Connell’s mother had bought him the jeans Declan hated. Connell couldn’t help noticing how Declan’s mother seemed to get every detail right: pressing his school pants neatly; wrapping his sandwiches tightly in wax paper so that they resembled Christmas presents; lining up, alongside a bright bag of mini carrots that practically screamed good health, two perfectly round, homemade chocolate-chip oatmeal cookies. She even folded his napkins into neat triangles. And it wasn’t just when Declan was at school that no seams were visible: Connell couldn’t believe how neat and perfect-looking everything at Declan’s house was. His own house had never looked like the Coyne house. Then again, his mother had always had a full-time job.
“And don’t tight-roll the bottoms either. That’s totally guido.”
He imagined he looked to Declan like a member of an indigenous tribe that had just come into contact with civilization.
“Throw out those Reebok Pumps. Get some deck shoes. Bass is fine. And nobody wears tighty-whities. Boxer shorts. Only boxer shorts.”
“Boxer shorts.”
“No exceptions. I can’t be emphatic enough about this.”
“I’ll get them.”
“And get some soccer shoes. Adidas Sambas.”
“I don’t play soccer.”
“That’s because you don’t know what’s good for you,” he said. “Everybody plays soccer. Get some soccer shoes.”
“Won’t I look like I’m trying too hard?”
“Would you rather look like you’re not trying at all?”
• • •
The park ran alongside the Bronx River. Its western border was the Bronx River Parkway. Palmer Road lay to the south, Pondfield Road to the north. Trees lined its major path, and broad stretches of grass made up its main terrain. At night kids gathered in it to drink.
There wasn’t much crime in town. The police were always driving up onto the lawn from the Parkway to take the kids by surprise, sending an under-aged exodus toward Palmer Road. He’d seen them leaving the park in a hurry and wondered how he would ever hang out with these kids.
Declan led him to a large group gathered a little ways from the path.
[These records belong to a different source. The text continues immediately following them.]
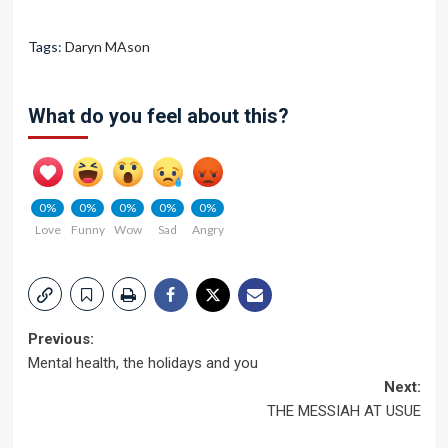
Tags:
Daryn MAson
What do you feel about this?
0%
0%
0%
0%
0%
Love
Funny
Wow
Sad
Angry
Post
Previous:
Mental health, the holidays and you
navigation
Next:
THE MESSIAH AT USUE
Most of the guys, Declan said, went to Fordham Prep; a couple went to Iona; a few went to Bronxville High. The girls went to Ursuline, Holy Child, or Bronxville. There were older guys too: college students, dropouts, guys who had never gone to college and were working jobs.
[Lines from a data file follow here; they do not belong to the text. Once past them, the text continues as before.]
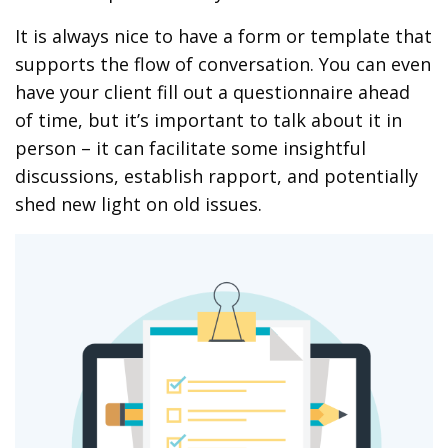
It is always nice to have a form or template that
supports the flow of conversation. You can even
have your client fill out a questionnaire ahead
of time, but it’s important to talk about it in
person – it can facilitate some insightful
discussions, establish rapport, and potentially
shed new light on old issues.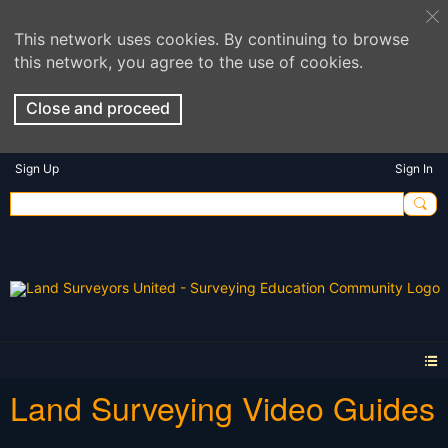
This network uses cookies. By continuing to browse
this network, you agree to the use of cookies.
Close and proceed
Sign Up
Sign In
Land Surveying Video Guides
One guy held a flashlight up to his own face as Declan introduced Connell, so that his features jumped out spookily. He had a fleshy face situated atop a pink-and-white-striped Oxford shirt. His eyes looked bloodshot. Declan said he was a senior at Fordham.
“Here,” the guy said. “Have a beer.”
He pulled a bottle out of a six-pack sleeve and handed it to Connell, who felt he couldn’t refuse. He tried to twist off the top.
“Let me get that for you.” The guy popped the cap off with an opener on his key chain. Declan waved over a guy who looked about Connell’s age.
“Brewster, Connell,” Declan said.
“So you go to school with this kid?” Brewster pointed to Declan.
“Yeah,” Connell said, “but I’ll probably fail out. I’ll probably wind up at Fordham. I don’t want to work all the time.”